Our protagonist is Billy Pilgrim, an optometrist and alien abductee who spends most of the novel remembering how he was a German prisoner of war during the bombing of Dresden. He learns a form of time-travel where he can return to any point in his personal history, but he cannot change anything. The aliens explain to him their fatalistic vision of the universe, in which all events, including the end of the universe due to a disastrous rocket test, are predetermined. Their mantra, and the mantra of the book, is So it goes.

This mental time-travel is a device Vonnegut uses to tell his narrative out of order. At one point Billy will be talking to his wife, then he’ll go back to WWII Dresden, and then he’ll return to 1960s America. (I think this is really just a roundabout way to write about PTSD. Between this and Lovecraft’s focus on mental illness, I think it would be fascinating to see how speculative fiction responded to the PSTD epidemics unleashed by the World Wars.) Giving the protagonist an excuse to experience things nonlinearly feels a lot smoother than just jumping around in time without any explanation.

I think one of the reasons Slaughterhouse Five underwhelmed me was that its message, that war is really terrible, already seemed axiomatic to me. In the country where I live we have a burgeoning state religion centered around the young men who were heroically shot trying to invade Turkey back in WWII. Each year in school we’d have another lesson on how awful it was. Alongside an interest in history and a conscience, all this means that for me joining the army is as unthinkable as murder itself.
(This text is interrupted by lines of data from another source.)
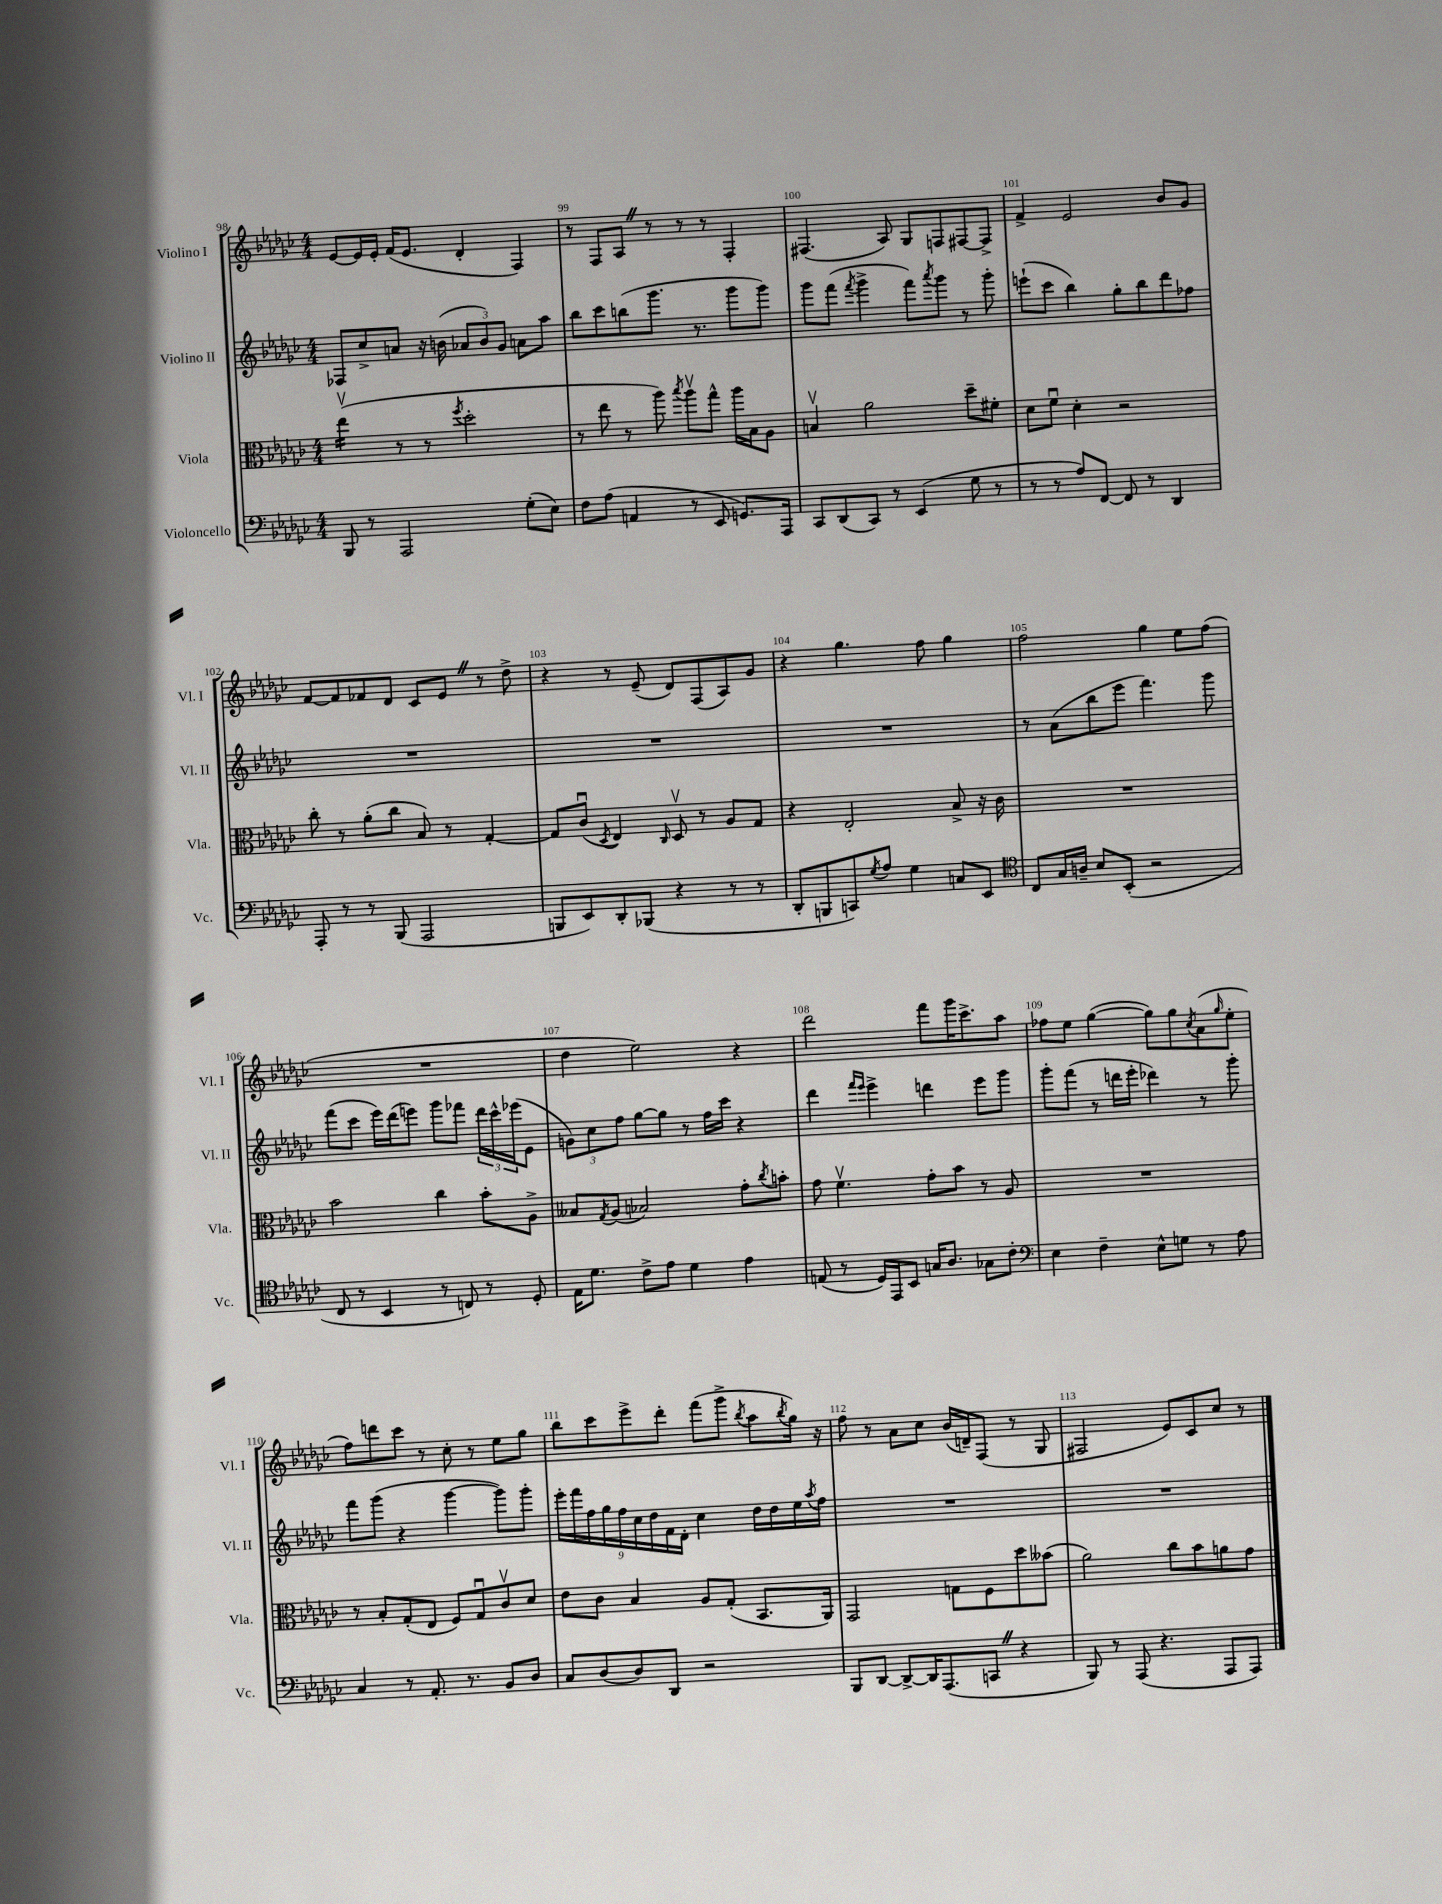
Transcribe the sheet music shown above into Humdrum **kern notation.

**kern	**kern	**kern	**kern
*staff4	*staff3	*staff2	*staff1
*clefF4	*clefC3	*clefG2	*clefG2
*k[b-e-a-d-g-c-]	*k[b-e-a-d-g-c-]	*k[b-e-a-d-g-c-]	*k[b-e-a-d-g-c-]
*M4/4	*M4/4	*M4/4	*M4/4
8BBB-	(4ee-v	8F-	[8e-
8r	.	8cc-^	16e-]
.	.	.	16e-'
2AAA-	8r	8a	(16f
.	.	.	8.e-
.	8r	16r	.
.	.	(16b	.
.	8qff	.	.
.	2dd-'	12a-	4d-'
.	.	12b)	.
.	.	12g-	.
(8G-'	.	8a	4F)
8E-)	.	8aa-	.
=	=	=	=
8F	8r	8bb-	8r
(8A-	8ee-	8ccc-	8F
4AA	8r	(8bb	8A-
.	8aa-)	8.ggg-	8r
.	8qbb-	.	.
8r	8aa-v	.	8r
.	.	8.r	.
8EE-	8gg-^^	.	8r
8.GG)	16aa-	8ggg-	4F'
.	16B-	.	.
.	8A-	8ggg-)	.
16AAA-	.	.	.
=	=	=	=
8CC-	4Bv	8ggg-	(4.F#
(8DD-	.	(8fff	.
.	.	8qfff	.
8CC-)	2a-	4ggg-^	.
8r	.	.	8A-)
(4EE-	.	8fff)	8G-
.	.	8qaaa-	.
.	.	8ggg-	8F
8G-	8dd-~	8r	[8F#
8r	8f#'	8ggg-'	8F#^]
=	=	=	=
8r	8d-	(8eee`	4f^
8r	8fu	8ccc-	.
8A-)	4d-'	4bb-)	2e-
[8FF	.	.	.
8FF]	2r	8gg-'	.
8r	.	8bb-	.
4DD-	.	8ddd-	8b-
.	.	8ff-	8g-
=	=	=	=
8AAA-'	8cc-'	1r	[8f
8r	8r	.	8f]
8r	(8a-'	.	8f-
(8BBB-	8cc-	.	8d-
2AAA-	8B-)	.	8c-
.	8r	.	8e-
.	[4G-'	.	8r
.	.	.	8dd-^
=	=	=	=
8BBB	8G-]	1r	4r
8EE-)	(8c-u	.	.
.	8qD-	.	.
8DD-'	4E-)	.	8r
(8BBB-	.	.	(8e-~
.	16qqC-	.	.
4r	8D-v	.	8d-)
.	8r	.	(8F
8r	8A-	.	8A-)
8r	8G-	.	8g-
=	=	=	=
8DD-'	4r	1r	4r
8BBB	.	.	.
8CC)	2E-'	.	4.gg-
8qG-	.	.	.
8A-	.	.	.
4G-	.	.	.
.	.	.	8ff
8C	8B-^	.	4gg-
8EE-	16r	.	.
.	16c-	.	.
=	=	=	=
*clefC4	*	*	*
8C-	1r	8r	2ff
16G-	.	(8a-	.
16A~	.	.	.
8B-	.	8bb-	.
(8BB-'	.	8eee-	.
2r	.	4.fff)	4gg-
.	.	.	8ee-
.	.	8ggg-	(8ff
=	=	=	=
8C-	2b-	(8fff	1r
8r	.	8ccc-	.
4BB-	.	16eee-)	.
.	.	(16ddd-	.
.	.	8eee)	.
8r	4cc-	8ggg-	.
8C)	.	8fff-	.
8r	8b-'	24ddd-	.
.	.	24ccc-^^	.
.	.	(24eee-	.
8D-'	8A-^	8e-	.
=	=	=	=
16E-	8B--	12g)	4dd-
8.d-	.	.	.
.	.	12cc-	.
.	8qG-	.	.
.	(8A-	.	.
.	.	12ff	.
8c-^	2B-)	[8gg-	2ee-)
8e-	.	8gg-]	.
4d-	.	8r	.
.	.	16ff	.
.	.	16ccc-	.
4e-	8g-'	4r	4r
.	8qcc-	.	.
.	8b'	.	.
=	=	=	=
(8E	8g-	4ddd-	2ddd-
8r	4.fv	.	.
.	.	16qqfff	.
.	.	16qqeee-	.
16D-)	.	4eee-^	.
16EE-	.	.	.
8BB-	.	.	.
16G	8g-'	4ddd	8fff
8.A-	.	.	.
.	8b-	.	16ggg-
.	.	.	8.ccc-^
8G-	8r	8eee-	.
8c-'	8A-	8ggg-	8aa-
=	=	=	=
*clefF4	*	*	*
4E-	1r	8ggg-'	8ff-
.	.	(8fff	8ee-
4F~	.	8r	([4gg-
.	.	16ddd	.
.	.	16eee-'	.
8E-^^	.	4ddd-)	8gg-])
8G	.	.	8gg-
.	.	.	8qcc-
8r	.	8r	(8a-
.	.	.	16qqgg-
8A-	.	8ggg-'	8ee-'
=	=	=	=
4C-	8r	8fff	8ff)
.	8B-'	(8ggg-	8ddd
8r	(8G-'	4r	8ccc-
8.AA-'	8E-	.	8r
.	8F)	[4ggg-	8cc-'
8.r	.	.	.
.	8G-u	.	8r
8BB-	8c-v	8ggg-])	8ee-
8D-	8d-	8ggg-'	8gg-
=	=	=	=
8C-	8e-	18eee-'	8bb-
.	.	18fff	.
.	.	18ff	.
(8D-	8c-	.	8ccc-
.	.	18gg-	.
.	.	18ff	.
8D-)	4B-	.	8eee-^
.	.	18cc-	.
.	.	18dd-	.
8DD-	.	.	8ddd-'
.	.	18f	.
.	.	18d-'	.
2r	8A-	4cc-	(8fff
.	(8G-'	.	8ggg-^
.	.	.	8qbb-
.	8.BB-	16dd-	8aa-
.	.	16dd-	.
.	.	.	8qbb-
.	.	16ee-	16gg-)
.	.	8qaa-	.
.	16AA-)	16ff	16r
=	=	=	=
8BBB-	2GG-	1r	8ff
[8DD-	.	.	8r
8DD-^_	.	.	8a-
16DD-]	.	.	8cc-
(8.AAA-	.	.	.
.	8G	.	(16b-
.	.	.	16d~)
8CC	8F	.	(8F
4r	8dd-	.	8r
.	(8b--	.	8G-
=	=	=	=
8BBB-)	2a-)	1r	2F#
8r	.	.	.
(8AAA-	.	.	.
4.r	.	.	.
.	8cc-	.	8e-)
.	8b-	.	8c-
8AAA-	8a	.	8cc-
8AAA-)	8g-	.	8r
==	==	==	==
*-	*-	*-	*-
Perhaps if I was patriotic gungho American who believed that my nation was incapable of acting unethically, or if this book tried to tell me that was is simply fantastic, I would’ve have been impressed.

I also think that the sci-fi elements of the book were unnecessary. I see why Vonnegut included them; he writes science fiction and they were probably a distancing technique that allowed him to process such traumatic memories.

Based on Sirens of Titan, I still think Vonnegut is an author worth my time, but this isn’t the first book of his that I’d recommend.